• [Exercise requirements]:
A - List every person named in the email thread below.
B - In the email thread below, who said that California's electronic voting systems still aren't good enough to be trusted with the state's elections?
C - Sum up the email thread below in two sentences.
(Text begins)
[Voterescue] Fw: (CA)Secretary of state casts doubt on future of electronic voting
Mauricio Ortega
mesclado at gmail.com
Mon Dec 3 09:32:49 CST 2007
Should we reply to the email address below with articles outlining just how
prevalent this really is?
On Dec 2, 2007 12:02 PM, Vickie Karp <karp at mail.com> wrote:
>
>
> ----- Original Message -----
> From: "Angela Stark"
> To: "Coalition For Visible Ballots"
> Subject: Secretary of state casts doubt on future of electronic voting
> Date: Sun, 2 Dec 2007 08:05:41 -0800
>
>
>
>
> ---------- Forwarded message ----------
> From: "Angela Stark" <angelastark at ca.rr.com>
> To: "Coalition For Visible Ballots" <
> coalitionforvisibleballots at dacinfo.com>
> Date: Sun, 2 Dec 2007 08:05:41 -0800
> Subject: Secretary of state casts doubt on future of electronic voting
> Secretary of state casts doubt on future of electronic voting
> http://www.sfgate.com/cgi-bin/article.cgi?file=/c/a/2007/12/02/BASRTMOPE.DTL&type=printable
>
> John Wildermuth, Chronicle Staff Writer <jwildermuth at sfchronicle.com>
>
> Sunday, December 2, 2007
>
> Electronic voting systems used throughout California still aren't good
> enough to be trusted with the state's elections, Secretary of State Debra
> Bowen said Saturday.
(Text ends)
(Data listing begins)
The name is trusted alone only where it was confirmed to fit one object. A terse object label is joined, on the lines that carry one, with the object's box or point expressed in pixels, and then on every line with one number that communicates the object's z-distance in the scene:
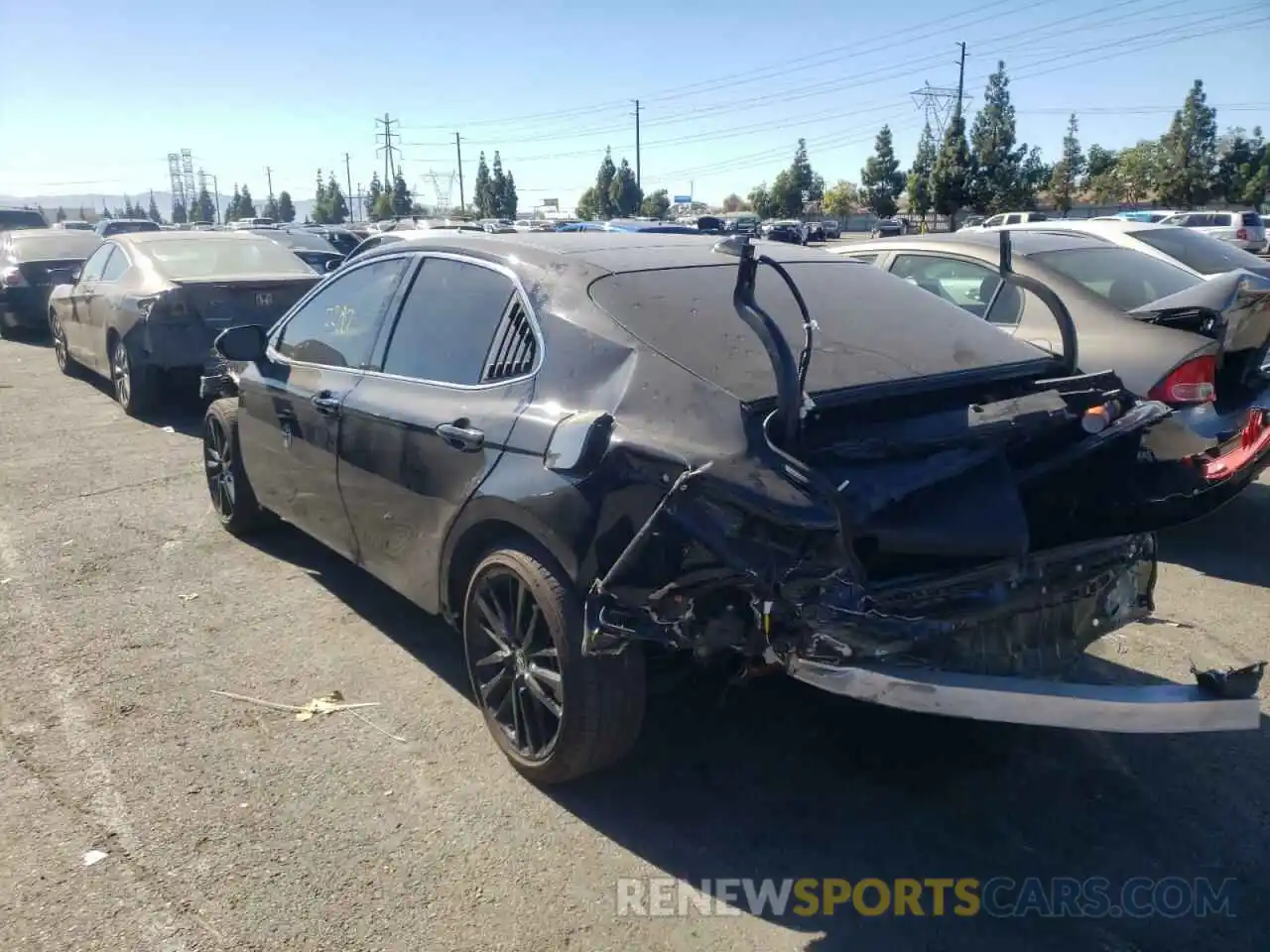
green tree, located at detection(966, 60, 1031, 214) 47.78
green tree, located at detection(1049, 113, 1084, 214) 61.19
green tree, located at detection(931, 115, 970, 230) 47.19
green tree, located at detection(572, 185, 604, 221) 78.06
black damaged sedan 2.64
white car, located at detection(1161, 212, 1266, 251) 32.12
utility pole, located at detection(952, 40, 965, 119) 52.29
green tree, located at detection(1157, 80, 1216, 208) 50.75
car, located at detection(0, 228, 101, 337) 14.61
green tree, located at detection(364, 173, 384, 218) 103.38
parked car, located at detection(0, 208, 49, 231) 26.39
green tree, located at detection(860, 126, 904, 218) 58.41
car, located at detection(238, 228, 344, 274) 16.53
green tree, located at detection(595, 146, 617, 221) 76.72
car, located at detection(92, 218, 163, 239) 37.88
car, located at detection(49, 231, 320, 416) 8.58
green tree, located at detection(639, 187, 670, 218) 77.56
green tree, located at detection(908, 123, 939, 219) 50.22
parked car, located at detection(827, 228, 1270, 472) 4.90
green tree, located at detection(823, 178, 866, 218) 69.94
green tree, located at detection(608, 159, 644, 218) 74.75
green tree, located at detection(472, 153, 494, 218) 84.94
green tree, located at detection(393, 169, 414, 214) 86.25
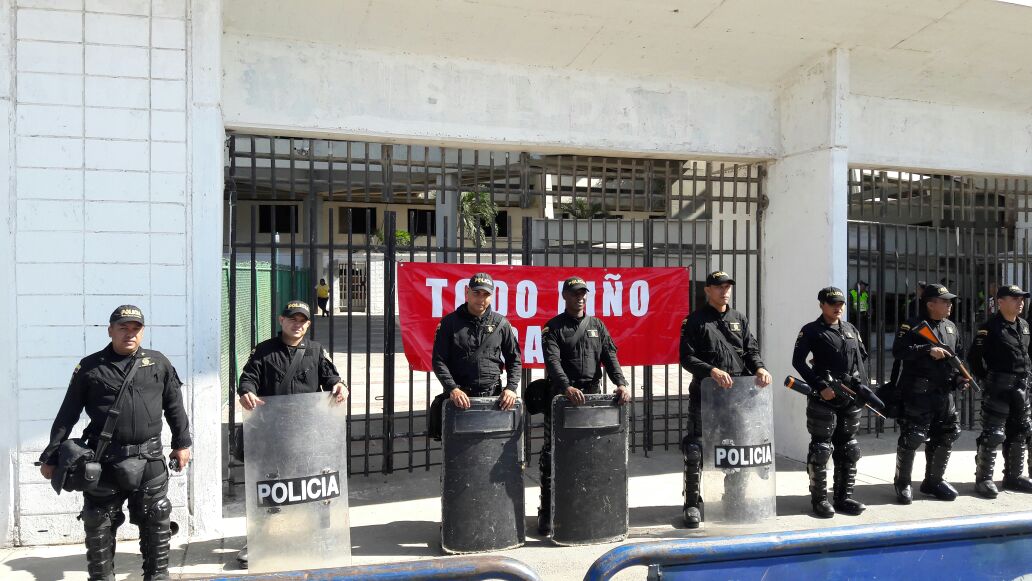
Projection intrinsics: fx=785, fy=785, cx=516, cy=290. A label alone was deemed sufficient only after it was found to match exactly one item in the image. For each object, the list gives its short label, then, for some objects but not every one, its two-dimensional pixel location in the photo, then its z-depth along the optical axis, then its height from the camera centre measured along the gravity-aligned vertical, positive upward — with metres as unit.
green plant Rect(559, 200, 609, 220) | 7.46 +0.92
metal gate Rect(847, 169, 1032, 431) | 8.55 +0.74
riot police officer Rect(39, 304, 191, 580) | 4.12 -0.75
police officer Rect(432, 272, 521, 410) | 5.23 -0.33
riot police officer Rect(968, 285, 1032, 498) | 6.30 -0.65
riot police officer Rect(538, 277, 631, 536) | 5.45 -0.39
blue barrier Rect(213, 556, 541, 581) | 2.36 -0.84
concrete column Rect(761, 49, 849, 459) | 7.23 +0.75
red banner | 6.64 -0.07
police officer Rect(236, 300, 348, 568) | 4.78 -0.42
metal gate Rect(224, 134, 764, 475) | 6.50 +0.83
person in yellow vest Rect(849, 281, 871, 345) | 7.93 -0.21
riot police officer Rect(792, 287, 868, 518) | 5.78 -0.78
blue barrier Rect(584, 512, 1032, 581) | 2.60 -0.89
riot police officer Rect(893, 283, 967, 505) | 6.09 -0.74
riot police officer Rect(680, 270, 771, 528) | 5.69 -0.41
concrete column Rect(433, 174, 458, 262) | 6.93 +0.76
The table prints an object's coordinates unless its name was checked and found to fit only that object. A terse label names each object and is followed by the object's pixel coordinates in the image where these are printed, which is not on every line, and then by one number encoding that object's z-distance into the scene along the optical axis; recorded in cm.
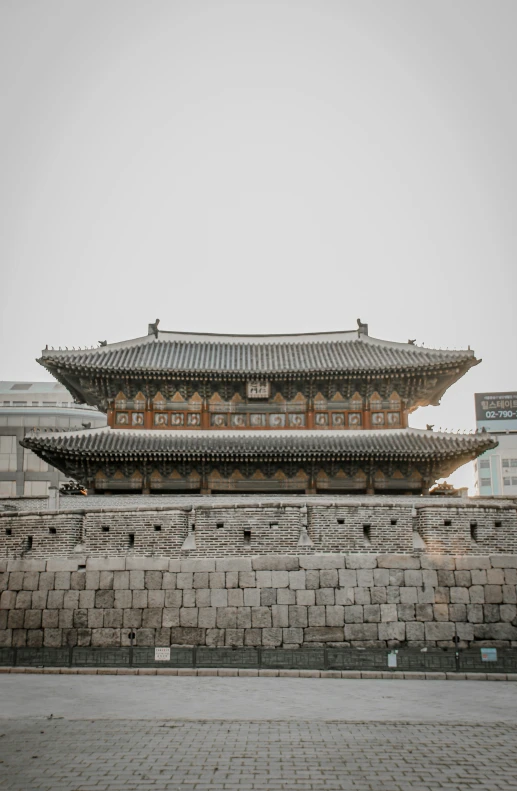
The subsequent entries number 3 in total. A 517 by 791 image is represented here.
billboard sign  7519
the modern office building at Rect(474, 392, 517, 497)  7512
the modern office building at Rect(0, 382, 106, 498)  5406
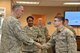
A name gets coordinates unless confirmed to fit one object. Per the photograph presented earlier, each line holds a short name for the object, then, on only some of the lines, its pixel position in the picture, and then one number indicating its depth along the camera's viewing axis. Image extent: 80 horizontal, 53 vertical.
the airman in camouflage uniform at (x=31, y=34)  5.03
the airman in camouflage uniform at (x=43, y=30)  7.37
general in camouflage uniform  3.51
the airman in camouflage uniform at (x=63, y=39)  3.87
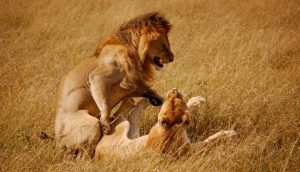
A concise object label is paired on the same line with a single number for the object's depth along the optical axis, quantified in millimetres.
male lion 9406
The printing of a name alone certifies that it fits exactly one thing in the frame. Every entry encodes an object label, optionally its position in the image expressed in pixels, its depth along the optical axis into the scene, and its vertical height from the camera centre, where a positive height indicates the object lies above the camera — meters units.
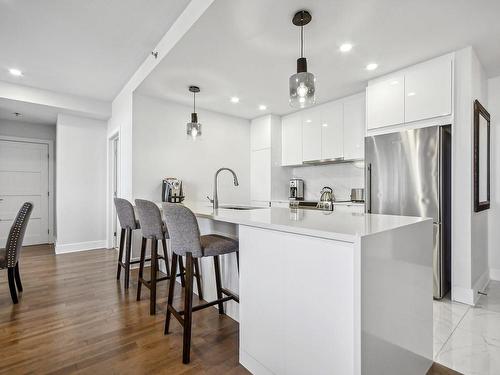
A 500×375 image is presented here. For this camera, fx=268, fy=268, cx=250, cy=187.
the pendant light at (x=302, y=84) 1.86 +0.73
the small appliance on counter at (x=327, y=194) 4.21 -0.08
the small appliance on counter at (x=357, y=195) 3.93 -0.09
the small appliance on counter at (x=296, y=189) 4.81 +0.00
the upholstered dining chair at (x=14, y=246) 2.42 -0.52
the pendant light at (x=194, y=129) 3.31 +0.75
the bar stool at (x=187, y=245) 1.65 -0.37
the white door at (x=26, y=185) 4.84 +0.08
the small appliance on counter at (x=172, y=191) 3.72 -0.03
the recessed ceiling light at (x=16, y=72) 3.36 +1.50
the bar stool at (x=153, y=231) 2.21 -0.36
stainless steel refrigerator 2.58 +0.08
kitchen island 1.05 -0.48
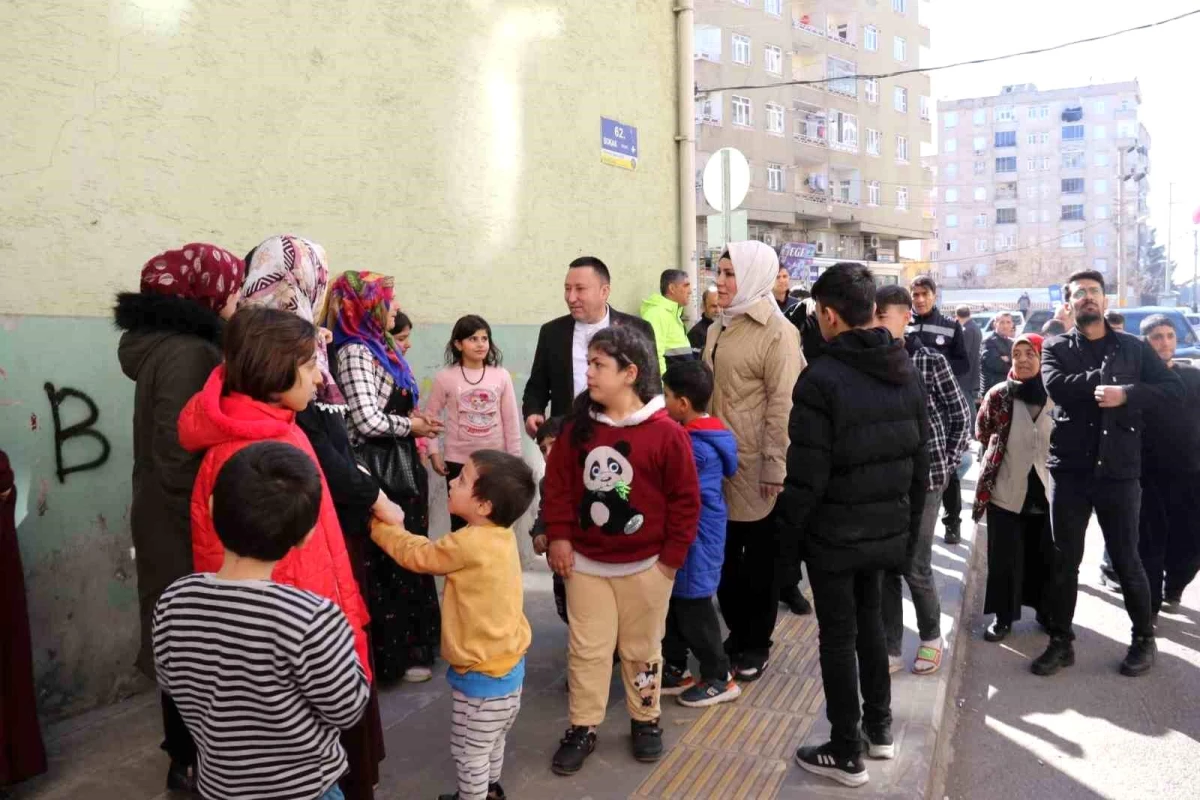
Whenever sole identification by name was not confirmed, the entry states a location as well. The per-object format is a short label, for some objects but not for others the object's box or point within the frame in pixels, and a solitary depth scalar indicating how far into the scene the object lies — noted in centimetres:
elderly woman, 535
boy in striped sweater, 196
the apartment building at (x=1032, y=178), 8319
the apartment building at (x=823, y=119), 3606
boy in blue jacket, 402
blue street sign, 775
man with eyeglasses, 473
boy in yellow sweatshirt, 295
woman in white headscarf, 435
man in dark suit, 471
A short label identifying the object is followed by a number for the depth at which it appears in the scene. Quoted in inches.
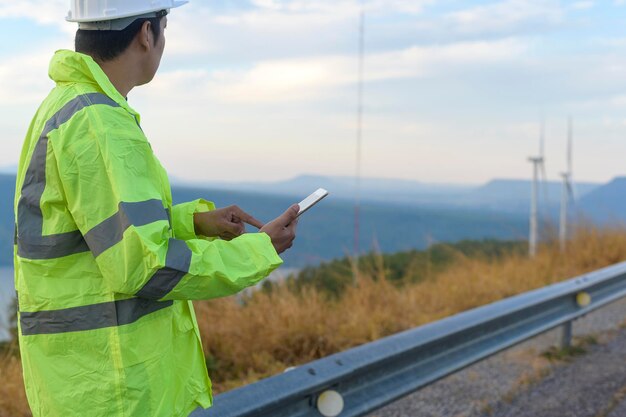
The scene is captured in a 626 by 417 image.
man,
(Data listing ends)
• [Results for the exercise]:
A - Mauricio Ortega, Vickie Karp, Angela Stark, John Wildermuth, Debra Bowen

B - Secretary of State Debra Bowen

C - Mauricio Ortega asks whether to reply with articles showing how prevalent this really is, above a message from Vickie Karp that passes on Angela Stark's email to the Coalition For Visible Ballots. That email carries a Chronicle article by John Wildermuth reporting that Secretary of State Debra Bowen said on Saturday that California's electronic voting systems still aren't good enough to be trusted with the state's elections.